BEGIN SUPPLIED INFORMATION

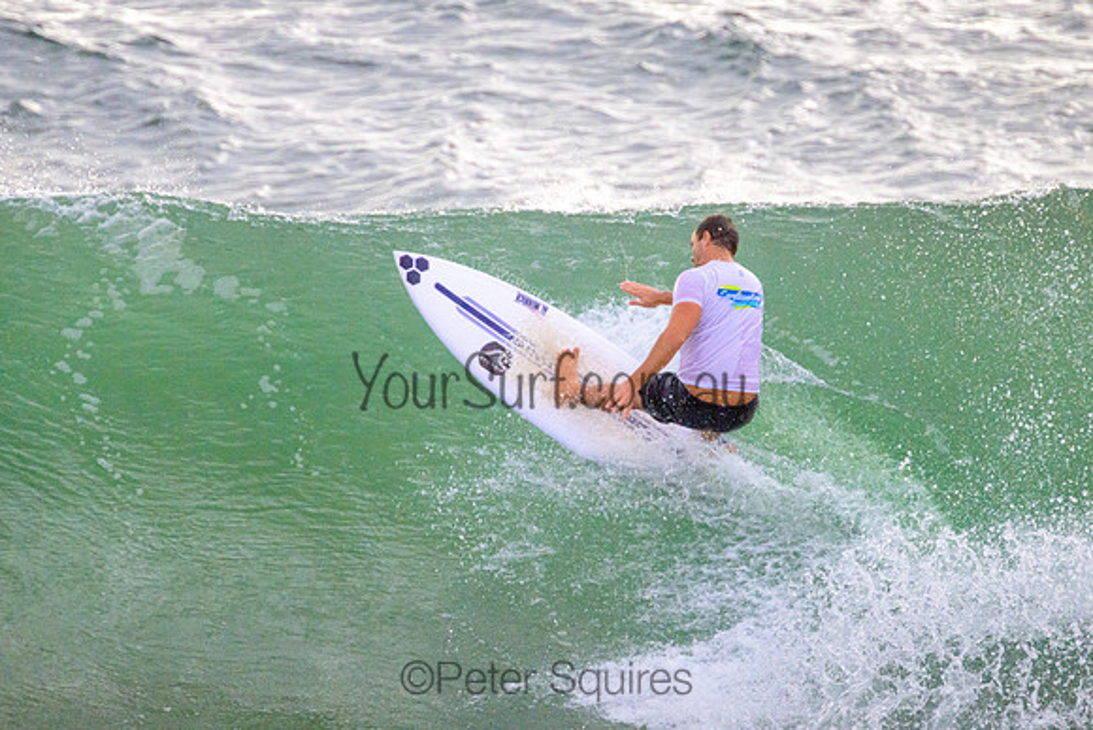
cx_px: 565
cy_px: 263
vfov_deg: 1.3
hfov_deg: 2.0
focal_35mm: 1023
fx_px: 31059
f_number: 11
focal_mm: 800
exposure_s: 1/2000
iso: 2200
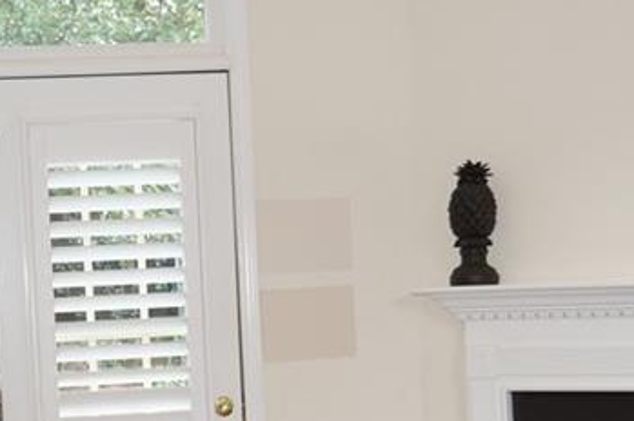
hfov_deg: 23.0
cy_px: 425
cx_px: 171
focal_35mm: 88
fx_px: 1548
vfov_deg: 15.2
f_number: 4
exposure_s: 1/60
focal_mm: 20
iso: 500
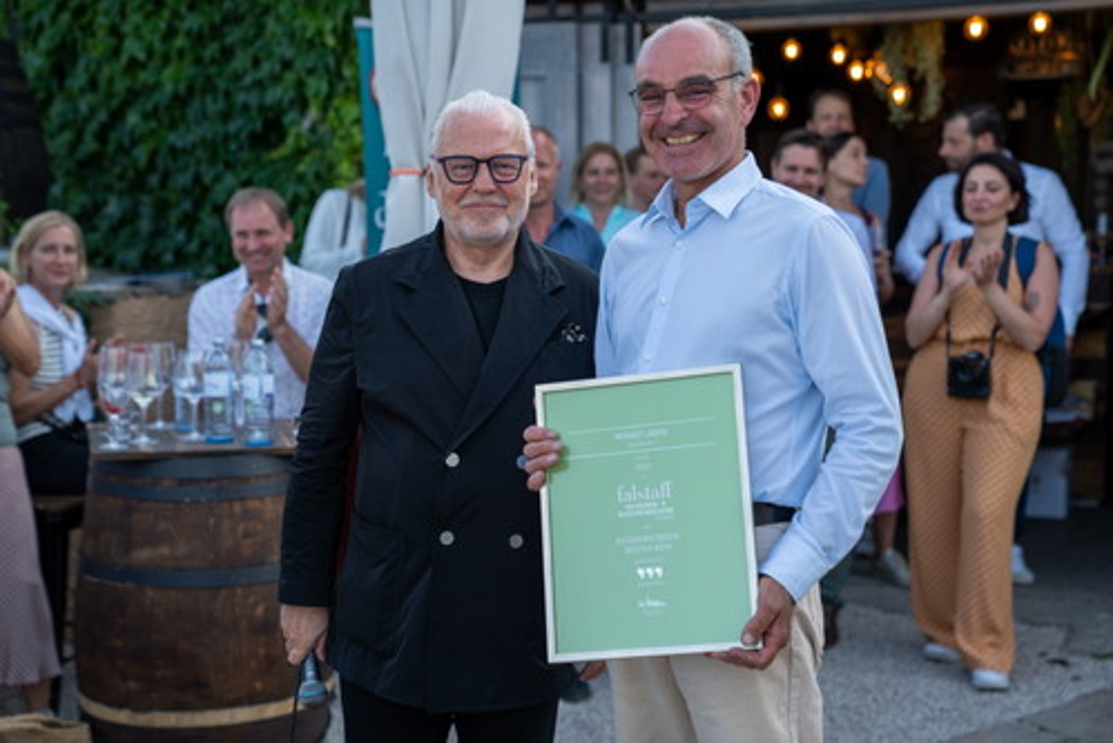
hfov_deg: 32.4
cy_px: 372
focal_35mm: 62
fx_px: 1917
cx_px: 556
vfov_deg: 21.9
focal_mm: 62
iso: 100
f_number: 2.8
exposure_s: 1/500
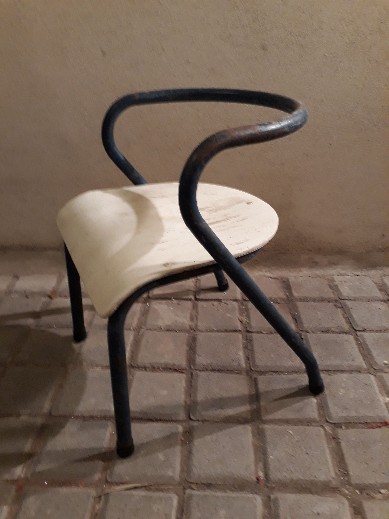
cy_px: 260
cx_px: 194
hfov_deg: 51.4
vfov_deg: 65.3
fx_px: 405
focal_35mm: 27
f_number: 1.9
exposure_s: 1/17
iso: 160
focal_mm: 3.6
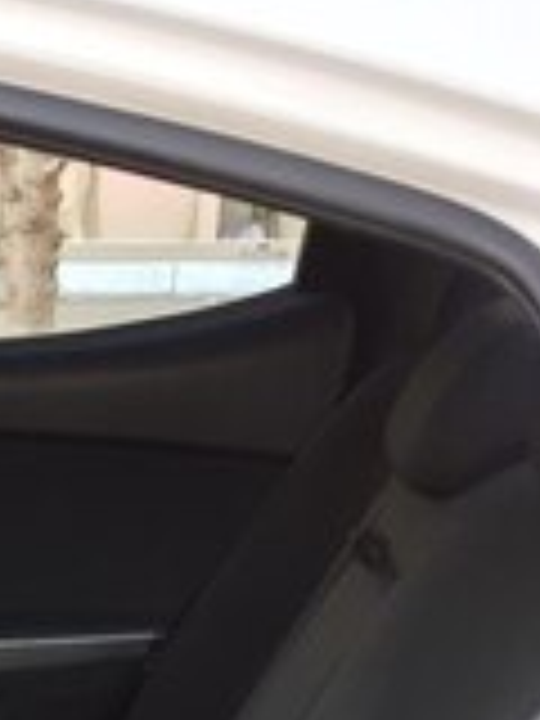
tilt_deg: -26.7
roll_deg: +1.1
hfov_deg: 15.2
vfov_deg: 19.1
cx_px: -279
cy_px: 1084
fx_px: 1872
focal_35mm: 90
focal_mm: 4.15
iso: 32
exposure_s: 1/50
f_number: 2.2
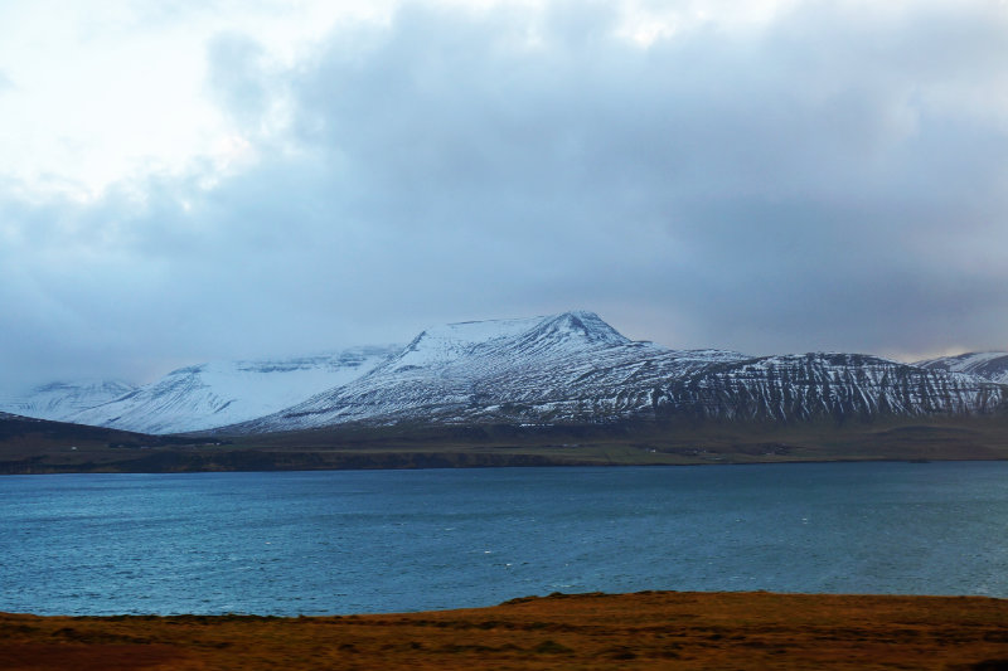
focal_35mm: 50
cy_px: 336
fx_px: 1386
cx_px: 504
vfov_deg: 27.2
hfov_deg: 40.0
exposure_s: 1/60
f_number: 9
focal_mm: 33
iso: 100
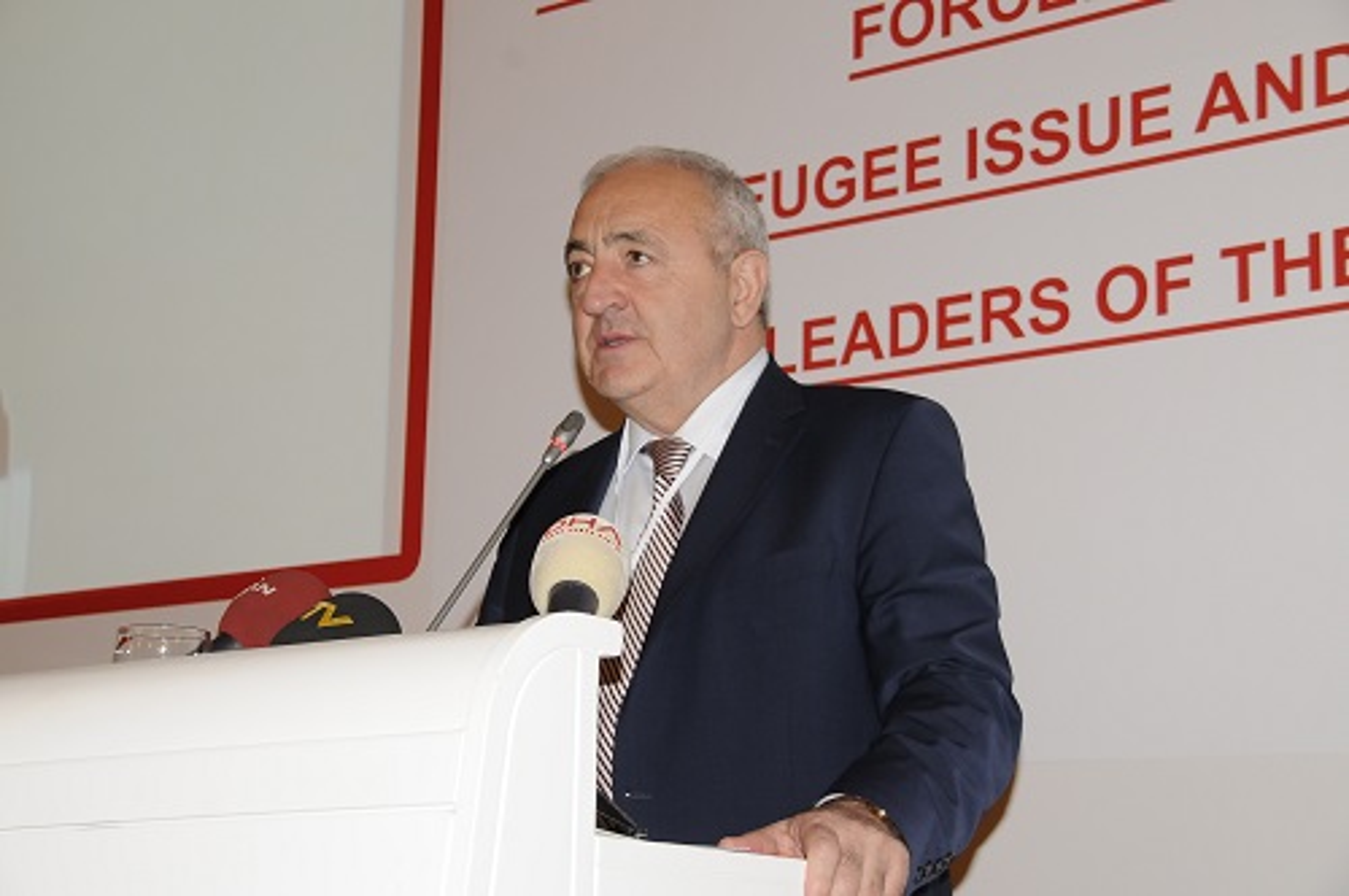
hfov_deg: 30.5
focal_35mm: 66
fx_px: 2470
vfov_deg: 20.6
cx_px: 674
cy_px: 448
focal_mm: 44
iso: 800
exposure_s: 1/60
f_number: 7.1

END SUPPLIED INFORMATION

Apart from its pictures, the material above should be repeated exactly.

cx_px: 565
cy_px: 263
vfov_deg: 1.3
hfov_deg: 2.0
focal_35mm: 1023
fx_px: 31059
f_number: 11
focal_mm: 800
exposure_s: 1/2000
iso: 2200
hfov_deg: 23.0
cy_px: 425
cx_px: 171
focal_35mm: 88
fx_px: 1548
vfov_deg: 15.2
f_number: 4
exposure_s: 1/60
focal_mm: 20
iso: 500
hfov_deg: 32.4
cy_px: 372
focal_35mm: 62
fx_px: 1917
cx_px: 556
vfov_deg: 21.9
focal_mm: 62
iso: 100
f_number: 2.8
exposure_s: 1/500
cy_px: 260
cx_px: 194
hfov_deg: 51.4
vfov_deg: 65.3
fx_px: 405
focal_35mm: 27
f_number: 1.9
exposure_s: 1/17
iso: 160
focal_mm: 3.6
tilt_deg: -26.7
roll_deg: +1.1
hfov_deg: 15.2
vfov_deg: 19.1
cx_px: -279
cy_px: 1084
fx_px: 1872
focal_35mm: 90
focal_mm: 4.15
iso: 32
exposure_s: 1/50
f_number: 2.2
focal_35mm: 50
cy_px: 336
fx_px: 1386
cx_px: 504
vfov_deg: 27.2
hfov_deg: 40.0
exposure_s: 1/60
f_number: 9
focal_mm: 33
iso: 100
hfov_deg: 30.5
focal_35mm: 66
fx_px: 2470
vfov_deg: 20.6
cx_px: 674
cy_px: 448
focal_mm: 44
iso: 800
exposure_s: 1/60
f_number: 7.1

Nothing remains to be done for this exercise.